To make this work, you can try to depend on the 0.8 distribution of Mahout from CDH 5 in your project instead, since it contains necessary modifications.
For example, if building with Maven, instead of specifying version 0.8 for artifact org.apache.mahout:mahout-core you would specify 0.8-cdh5.0.0 . You would also need to reference the Cloudera repo in your build.
You could also recompile Mahout locally for Hadoop 2, but I think this is the most trouble.
Created on 04-25-2014 06:27 PM - edited 04-28-2014 05:35 PM
Hi Sean, you are right.
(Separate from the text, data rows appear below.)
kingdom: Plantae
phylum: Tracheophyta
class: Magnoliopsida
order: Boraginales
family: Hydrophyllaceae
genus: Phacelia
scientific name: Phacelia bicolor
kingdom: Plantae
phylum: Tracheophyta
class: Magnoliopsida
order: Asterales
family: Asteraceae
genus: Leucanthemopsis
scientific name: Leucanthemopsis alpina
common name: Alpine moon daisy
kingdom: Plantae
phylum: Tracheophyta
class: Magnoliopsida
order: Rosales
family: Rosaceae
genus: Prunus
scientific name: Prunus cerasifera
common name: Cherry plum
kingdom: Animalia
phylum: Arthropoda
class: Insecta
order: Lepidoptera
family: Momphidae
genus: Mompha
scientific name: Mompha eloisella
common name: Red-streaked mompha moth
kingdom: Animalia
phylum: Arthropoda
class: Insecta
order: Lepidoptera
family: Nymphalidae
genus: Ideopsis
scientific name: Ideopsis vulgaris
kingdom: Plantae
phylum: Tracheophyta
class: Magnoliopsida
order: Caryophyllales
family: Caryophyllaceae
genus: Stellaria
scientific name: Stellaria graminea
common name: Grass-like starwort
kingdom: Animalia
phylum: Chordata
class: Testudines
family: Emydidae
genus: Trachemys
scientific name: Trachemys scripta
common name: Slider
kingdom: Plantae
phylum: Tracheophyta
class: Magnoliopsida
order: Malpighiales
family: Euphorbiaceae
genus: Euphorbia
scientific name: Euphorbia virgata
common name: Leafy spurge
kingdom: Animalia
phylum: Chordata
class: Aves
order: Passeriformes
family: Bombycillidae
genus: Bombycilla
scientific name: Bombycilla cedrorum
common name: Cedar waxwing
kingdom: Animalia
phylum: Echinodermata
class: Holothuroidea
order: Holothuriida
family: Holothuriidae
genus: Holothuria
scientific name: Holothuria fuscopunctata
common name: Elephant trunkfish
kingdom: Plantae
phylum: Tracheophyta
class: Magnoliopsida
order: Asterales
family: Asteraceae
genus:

Thanks.
Created 04-28-2014 05:34 PM
Thanks.
And I want to know how to reference the Cloudera repo and specify mahout distribution to 0.8-cdh5.0.0. When i changed the version to 0.8-cdh5.0.0, the build occurred error.
Would you give a sample that using mahout version 0.8-cdh5.0.0?
Now my pom.xml as:
<project xmlns="http://maven.apache.org/POM/4.0.0" xmlns:xsi="http://www.w3.org/2001/XMLSchema-instance"
xsi:schemaLocation="http://maven.apache.org/POM/4.0.0 http://maven.apache.org/maven-v4_0_0.xsd">
<modelVersion>4.0.0</modelVersion>
<groupId>org.xuesong.mymahout</groupId>
<artifactId>myMahout</artifactId>
<packaging>jar</packaging>
<version>1.0-SNAPSHOT</version>
<name>myMahout</name>
<url>http://maven.apache.org</url>
<properties>
<project.build.sourceEncoding>UTF-8</project.build.sourceEncoding>
<mahout.version>0.8</mahout.version>
</properties>
<dependencies>
<dependency>
<groupId>org.apache.mahout</groupId>
<artifactId>mahout-core</artifactId>
<version>${mahout.version}</version>
</dependency>
<dependency>
<groupId>org.apache.mahout</groupId>
<artifactId>mahout-integration</artifactId>
<version>${mahout.version}</version>
<exclusions>
<exclusion>
<groupId>org.mortbay.jetty</groupId>
<artifactId>jetty</artifactId>
</exclusion>
<exclusion>
<groupId>org.apache.cassandra</groupId>
<artifactId>cassandra-all</artifactId>
</exclusion>
<exclusion>
<groupId>me.prettyprint</groupId>
<artifactId>hector-core</artifactId>
</exclusion>
</exclusions>
</dependency>
</dependencies>
</project>
Created 04-28-2014 10:16 PM
(If you encounter an error, you should state what the error is, but I assume it is "artifact not found" here.)
Add this to your pom.xml file at the end so that Maven knows to look in the Cloudera repo:
<repositories>
<repository>
<id>cloudera.repo</id>
<url>https://repository.cloudera.com/artifactory/cloudera-repos</url>
<name>Cloudera Repositories</name>
<releases>
<enabled>true</enabled>
</releases>
<snapshots>
<enabled>false</enabled>
</snapshots>
</repository>
</repositories>
Created 04-28-2014 10:47 PM
You are so kind. Thanks for your help.